### WRITTEN REQUEST 1
According to the excerpt on document assembly platforms, why is it useful for a platform to calculate text, dates, or numbers from earlier inputs? Answer in one to three sentences.
### WRITTEN REQUEST 2
Continue the excerpt on document assembly platforms from the point where it stops.

For most types of documents, it would be nice if the platform had the ability to calculate text, dates or numbers based upon previous inputs. With this functionality, if the answer to a subsequent question could be calculated or inferred based upon prior responses, then the questionnaire wouldn’t need to ask the question at all.

For example, identifying a party as male could automatically calculate and insert the he/his/him pronouns without separately asking those questions. If you enter the term, principal amount and interest rate for a promissory note, then it could automatically calculate (and round) the payment amount. If you provided the commencement date, it would be able to calculate the maturity date based upon the term.

Some DA platforms have the ability to calculate almost anything you can think of based upon inputs. The more sophisticated this capability (if it exists), the faster you’ll be able to assemble complex documents and the less margin for error you’ll have to deal with. I view this capability as essential for most documents.

Ability to Handle Conditional Logic

Ideally, you would have the ability to include or exclude any text based upon single or multiple conditions (sometimes referred to as business rules). For example, a provision may be included (or not) based upon the response to a single true/false variable such as “Include guardianship provisions?” Another provision may be included or excluded based upon the response to a multiple choice such as “Type of will:  Simple  Pour-over.” Still other provisions might be included based upon a compound test such as a) the client is married, b) it’s a pour-over will, and c) the client’s spouse is appointed as initial or successor Executor. Finally, text may be conditional based upon a calculated result such as if the number of Co- Trustees entered is greater than 2.

### DATASET EXCERPT
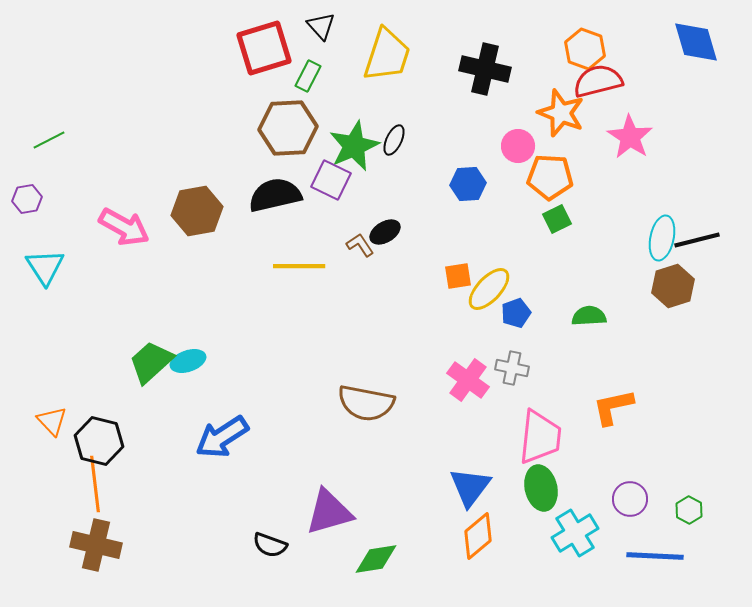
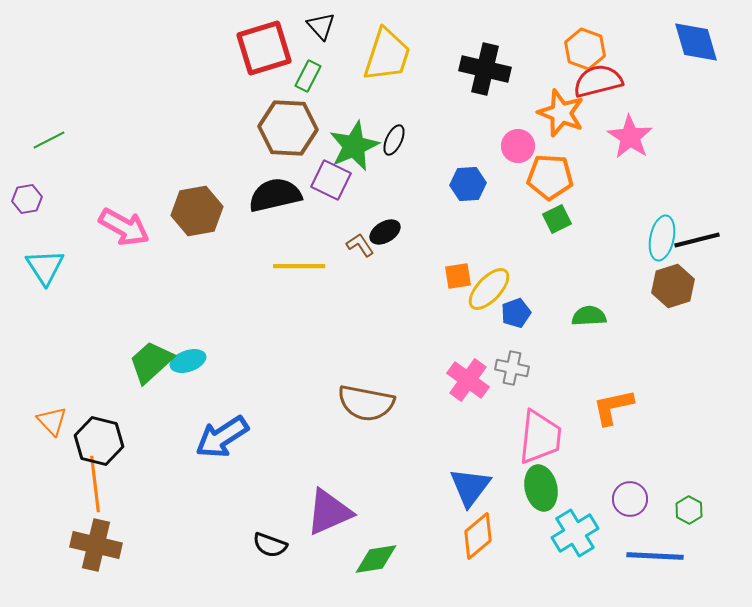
brown hexagon at (288, 128): rotated 6 degrees clockwise
purple triangle at (329, 512): rotated 8 degrees counterclockwise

### FINAL RESULT 1
When a later answer can be calculated or inferred from earlier responses, the questionnaire no longer has to ask that question. The more sophisticated this capability is, the faster complex documents can be assembled and the less margin for error there is.

### FINAL RESULT 2
The ability to conditionally include text based upon simple or complex tests is typically required for automating reasonably complicated documents. This functionality also allows you to present users with a laundry list of possible clauses to include. For example, see the following screen shot:


Finally, you will likely need the ability to handle nested logic which is sub-logic contained within larger, optional segments of the document. For example, you may have conditional logic surrounding a Guardianship provision in a will. If it is included, then you may have versions of the language for sole guardians or co-guardians which need to be conditionally included based upon the number of initial guardians entered. Further, if co-guardians are appointed, there may be optional language for what happens if one of the co-guardians is unable to serve. For example, the text will be different if the remaining co-guardian can serve alone, or if a new guardian must be immediately appointed to replace the one unable to serve (so there are always co-guardians).

Ability To Gather and Process Lists/Repeats

Nearly all legal documents have parties and, in most, the possibility exists that you may have more than one. Lists or repeats provide the ability of the platform to allow a user to enter an unlimited number of records (grantors, grantees, buyers, sellers, executors, assets, debts, shareholders, etc.).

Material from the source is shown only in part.